__DIRECTIONS__:
Reproduce each of the following items verbatim, keeping every character and line break unchanged.

__RECORDS SUPPLIED__:
■ ■ ■ ■
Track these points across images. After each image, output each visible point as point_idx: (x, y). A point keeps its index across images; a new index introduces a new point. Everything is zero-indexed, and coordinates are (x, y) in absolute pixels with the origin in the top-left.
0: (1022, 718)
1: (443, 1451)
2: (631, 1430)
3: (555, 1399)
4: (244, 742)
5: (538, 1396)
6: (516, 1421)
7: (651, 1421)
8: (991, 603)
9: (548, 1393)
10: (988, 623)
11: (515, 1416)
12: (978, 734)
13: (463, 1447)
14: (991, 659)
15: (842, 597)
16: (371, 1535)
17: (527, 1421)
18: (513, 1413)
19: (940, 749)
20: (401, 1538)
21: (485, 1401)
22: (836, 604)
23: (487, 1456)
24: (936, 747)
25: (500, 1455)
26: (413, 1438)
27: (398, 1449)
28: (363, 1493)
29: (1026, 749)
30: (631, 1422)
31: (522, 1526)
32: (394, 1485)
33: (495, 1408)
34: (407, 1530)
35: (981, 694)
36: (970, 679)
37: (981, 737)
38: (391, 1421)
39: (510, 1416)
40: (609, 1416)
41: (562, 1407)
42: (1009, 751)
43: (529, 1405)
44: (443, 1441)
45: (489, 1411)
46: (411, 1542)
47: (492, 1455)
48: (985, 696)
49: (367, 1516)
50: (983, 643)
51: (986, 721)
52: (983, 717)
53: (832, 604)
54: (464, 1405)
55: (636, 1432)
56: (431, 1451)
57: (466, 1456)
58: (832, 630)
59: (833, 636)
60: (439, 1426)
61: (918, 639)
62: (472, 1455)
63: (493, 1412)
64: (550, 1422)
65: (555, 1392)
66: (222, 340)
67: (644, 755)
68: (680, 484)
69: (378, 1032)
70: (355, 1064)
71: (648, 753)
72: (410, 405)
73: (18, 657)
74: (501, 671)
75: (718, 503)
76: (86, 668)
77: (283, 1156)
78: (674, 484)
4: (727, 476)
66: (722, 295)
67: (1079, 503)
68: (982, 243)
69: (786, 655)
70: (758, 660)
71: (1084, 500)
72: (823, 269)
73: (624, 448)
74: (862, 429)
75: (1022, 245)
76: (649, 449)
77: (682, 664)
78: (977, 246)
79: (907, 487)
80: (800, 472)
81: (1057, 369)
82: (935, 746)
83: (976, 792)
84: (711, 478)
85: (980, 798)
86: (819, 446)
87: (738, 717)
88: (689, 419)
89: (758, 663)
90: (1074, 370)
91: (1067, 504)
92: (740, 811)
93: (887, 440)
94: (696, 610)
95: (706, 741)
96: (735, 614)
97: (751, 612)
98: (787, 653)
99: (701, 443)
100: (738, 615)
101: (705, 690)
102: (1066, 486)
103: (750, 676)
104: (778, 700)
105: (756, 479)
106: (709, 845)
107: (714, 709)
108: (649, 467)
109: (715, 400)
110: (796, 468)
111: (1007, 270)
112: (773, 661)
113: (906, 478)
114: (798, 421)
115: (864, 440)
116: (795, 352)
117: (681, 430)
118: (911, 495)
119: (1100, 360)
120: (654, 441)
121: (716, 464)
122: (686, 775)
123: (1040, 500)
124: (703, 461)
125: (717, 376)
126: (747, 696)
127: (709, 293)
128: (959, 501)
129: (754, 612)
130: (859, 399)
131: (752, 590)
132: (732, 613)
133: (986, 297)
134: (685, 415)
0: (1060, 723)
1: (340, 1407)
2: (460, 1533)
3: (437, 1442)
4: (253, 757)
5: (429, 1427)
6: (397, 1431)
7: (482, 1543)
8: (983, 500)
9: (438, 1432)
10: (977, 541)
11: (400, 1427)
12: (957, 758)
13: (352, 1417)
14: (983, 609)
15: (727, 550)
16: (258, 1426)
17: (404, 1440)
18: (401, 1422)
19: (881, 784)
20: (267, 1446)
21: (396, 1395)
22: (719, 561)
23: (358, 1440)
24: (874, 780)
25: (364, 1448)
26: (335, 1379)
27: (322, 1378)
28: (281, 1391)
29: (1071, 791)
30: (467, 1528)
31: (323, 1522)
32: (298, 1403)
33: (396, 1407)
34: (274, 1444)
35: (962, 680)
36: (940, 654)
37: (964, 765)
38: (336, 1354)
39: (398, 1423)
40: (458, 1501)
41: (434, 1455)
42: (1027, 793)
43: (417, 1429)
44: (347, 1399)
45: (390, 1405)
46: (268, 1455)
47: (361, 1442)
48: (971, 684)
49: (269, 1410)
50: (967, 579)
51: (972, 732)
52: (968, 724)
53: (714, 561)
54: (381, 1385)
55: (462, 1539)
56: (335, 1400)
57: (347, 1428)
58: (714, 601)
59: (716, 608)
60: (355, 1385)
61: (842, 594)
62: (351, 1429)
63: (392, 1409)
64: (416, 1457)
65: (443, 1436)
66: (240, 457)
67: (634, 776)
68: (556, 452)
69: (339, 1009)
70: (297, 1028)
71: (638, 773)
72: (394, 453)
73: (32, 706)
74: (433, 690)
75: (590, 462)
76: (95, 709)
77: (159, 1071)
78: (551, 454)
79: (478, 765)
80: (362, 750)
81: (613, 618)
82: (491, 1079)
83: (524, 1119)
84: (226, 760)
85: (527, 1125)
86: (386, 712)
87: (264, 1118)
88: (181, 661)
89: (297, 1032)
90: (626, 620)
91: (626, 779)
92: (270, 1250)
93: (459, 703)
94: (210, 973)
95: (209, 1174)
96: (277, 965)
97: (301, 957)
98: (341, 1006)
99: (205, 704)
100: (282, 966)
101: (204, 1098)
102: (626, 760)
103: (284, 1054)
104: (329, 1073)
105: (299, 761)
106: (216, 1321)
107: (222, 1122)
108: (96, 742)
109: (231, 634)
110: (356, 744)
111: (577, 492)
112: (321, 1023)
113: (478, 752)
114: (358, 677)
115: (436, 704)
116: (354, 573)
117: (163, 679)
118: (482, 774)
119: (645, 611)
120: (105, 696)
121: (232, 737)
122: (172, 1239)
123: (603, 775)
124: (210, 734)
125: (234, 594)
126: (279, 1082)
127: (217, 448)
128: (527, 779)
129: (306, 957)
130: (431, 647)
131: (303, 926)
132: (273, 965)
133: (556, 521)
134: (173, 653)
■ ■ ■ ■
__TASK SOLUTION__:
Track these points across images. After each image, output each visible point as point_idx: (x, y). A point keeps its index across images; a new index introduces a new point. Everything is zero-indexed, and coordinates are (x, y) in absolute pixels with the origin in the top-left.
0: (1022, 718)
1: (443, 1451)
2: (631, 1430)
3: (555, 1399)
4: (244, 742)
5: (538, 1396)
6: (516, 1421)
7: (651, 1421)
8: (991, 603)
9: (548, 1393)
10: (988, 623)
11: (515, 1416)
12: (978, 734)
13: (463, 1447)
14: (991, 659)
15: (842, 597)
16: (371, 1535)
17: (527, 1421)
18: (513, 1413)
19: (940, 749)
20: (401, 1538)
21: (485, 1401)
22: (836, 604)
23: (487, 1456)
24: (936, 747)
25: (500, 1455)
26: (413, 1438)
27: (398, 1449)
28: (363, 1493)
29: (1026, 749)
30: (631, 1422)
31: (522, 1526)
32: (394, 1485)
33: (495, 1408)
34: (407, 1530)
35: (981, 694)
36: (970, 679)
37: (981, 737)
38: (391, 1421)
39: (510, 1416)
40: (609, 1416)
41: (562, 1407)
42: (1009, 751)
43: (529, 1405)
44: (443, 1441)
45: (489, 1411)
46: (411, 1542)
47: (492, 1455)
48: (985, 696)
49: (367, 1516)
50: (983, 643)
51: (986, 721)
52: (983, 717)
53: (832, 604)
54: (464, 1405)
55: (636, 1432)
56: (431, 1451)
57: (466, 1456)
58: (832, 630)
59: (833, 636)
60: (439, 1426)
61: (918, 639)
62: (472, 1455)
63: (493, 1412)
64: (550, 1422)
65: (555, 1392)
66: (222, 340)
67: (644, 755)
68: (680, 484)
69: (378, 1032)
70: (355, 1064)
71: (648, 753)
72: (410, 405)
73: (18, 657)
74: (501, 671)
75: (718, 503)
76: (86, 668)
77: (283, 1156)
78: (674, 484)
4: (727, 476)
66: (722, 295)
67: (1079, 503)
68: (982, 243)
69: (786, 655)
70: (758, 660)
71: (1084, 500)
72: (823, 269)
73: (624, 448)
74: (862, 429)
75: (1022, 245)
76: (649, 449)
77: (682, 664)
78: (977, 246)
79: (907, 487)
80: (800, 472)
81: (1057, 369)
82: (935, 746)
83: (976, 792)
84: (711, 478)
85: (980, 798)
86: (819, 446)
87: (738, 717)
88: (689, 419)
89: (758, 663)
90: (1074, 370)
91: (1067, 504)
92: (740, 811)
93: (887, 440)
94: (696, 610)
95: (706, 741)
96: (735, 614)
97: (751, 612)
98: (787, 653)
99: (701, 443)
100: (738, 615)
101: (705, 690)
102: (1066, 486)
103: (750, 676)
104: (778, 700)
105: (756, 479)
106: (709, 845)
107: (714, 709)
108: (649, 467)
109: (715, 400)
110: (796, 468)
111: (1007, 270)
112: (773, 661)
113: (906, 478)
114: (798, 421)
115: (864, 440)
116: (795, 352)
117: (681, 430)
118: (911, 495)
119: (1100, 360)
120: (654, 441)
121: (716, 464)
122: (686, 775)
123: (1040, 500)
124: (703, 461)
125: (717, 376)
126: (747, 696)
127: (709, 293)
128: (959, 501)
129: (754, 612)
130: (859, 399)
131: (752, 590)
132: (732, 613)
133: (986, 297)
134: (685, 415)
0: (1060, 723)
1: (340, 1407)
2: (460, 1533)
3: (437, 1442)
4: (253, 757)
5: (429, 1427)
6: (397, 1431)
7: (482, 1543)
8: (983, 500)
9: (438, 1432)
10: (977, 541)
11: (400, 1427)
12: (957, 758)
13: (352, 1417)
14: (983, 609)
15: (727, 550)
16: (258, 1426)
17: (404, 1440)
18: (401, 1422)
19: (881, 784)
20: (267, 1446)
21: (396, 1395)
22: (719, 561)
23: (358, 1440)
24: (874, 780)
25: (364, 1448)
26: (335, 1379)
27: (322, 1378)
28: (281, 1391)
29: (1071, 791)
30: (467, 1528)
31: (323, 1522)
32: (298, 1403)
33: (396, 1407)
34: (274, 1444)
35: (962, 680)
36: (940, 654)
37: (964, 765)
38: (336, 1354)
39: (398, 1423)
40: (458, 1501)
41: (434, 1455)
42: (1027, 793)
43: (417, 1429)
44: (347, 1399)
45: (390, 1405)
46: (268, 1455)
47: (361, 1442)
48: (971, 684)
49: (269, 1410)
50: (967, 579)
51: (972, 732)
52: (968, 724)
53: (714, 561)
54: (381, 1385)
55: (462, 1539)
56: (335, 1400)
57: (347, 1428)
58: (714, 601)
59: (716, 608)
60: (355, 1385)
61: (842, 594)
62: (351, 1429)
63: (392, 1409)
64: (416, 1457)
65: (443, 1436)
66: (240, 457)
67: (634, 776)
68: (556, 452)
69: (339, 1009)
70: (297, 1028)
71: (638, 773)
72: (394, 453)
73: (32, 706)
74: (433, 690)
75: (590, 462)
76: (95, 709)
77: (159, 1071)
78: (551, 454)
79: (478, 765)
80: (362, 750)
81: (613, 618)
82: (491, 1079)
83: (524, 1119)
84: (226, 760)
85: (527, 1125)
86: (386, 712)
87: (264, 1118)
88: (181, 661)
89: (297, 1032)
90: (626, 620)
91: (626, 779)
92: (270, 1250)
93: (459, 703)
94: (210, 973)
95: (209, 1174)
96: (277, 965)
97: (301, 957)
98: (341, 1006)
99: (205, 704)
100: (282, 966)
101: (204, 1098)
102: (626, 760)
103: (284, 1054)
104: (329, 1073)
105: (299, 761)
106: (216, 1321)
107: (222, 1122)
108: (96, 742)
109: (231, 634)
110: (356, 744)
111: (577, 492)
112: (321, 1023)
113: (478, 752)
114: (358, 677)
115: (436, 704)
116: (354, 573)
117: (163, 679)
118: (482, 774)
119: (645, 611)
120: (105, 696)
121: (232, 737)
122: (172, 1239)
123: (603, 775)
124: (210, 734)
125: (234, 594)
126: (279, 1082)
127: (217, 448)
128: (527, 779)
129: (306, 957)
130: (431, 647)
131: (303, 926)
132: (273, 965)
133: (556, 521)
134: (173, 653)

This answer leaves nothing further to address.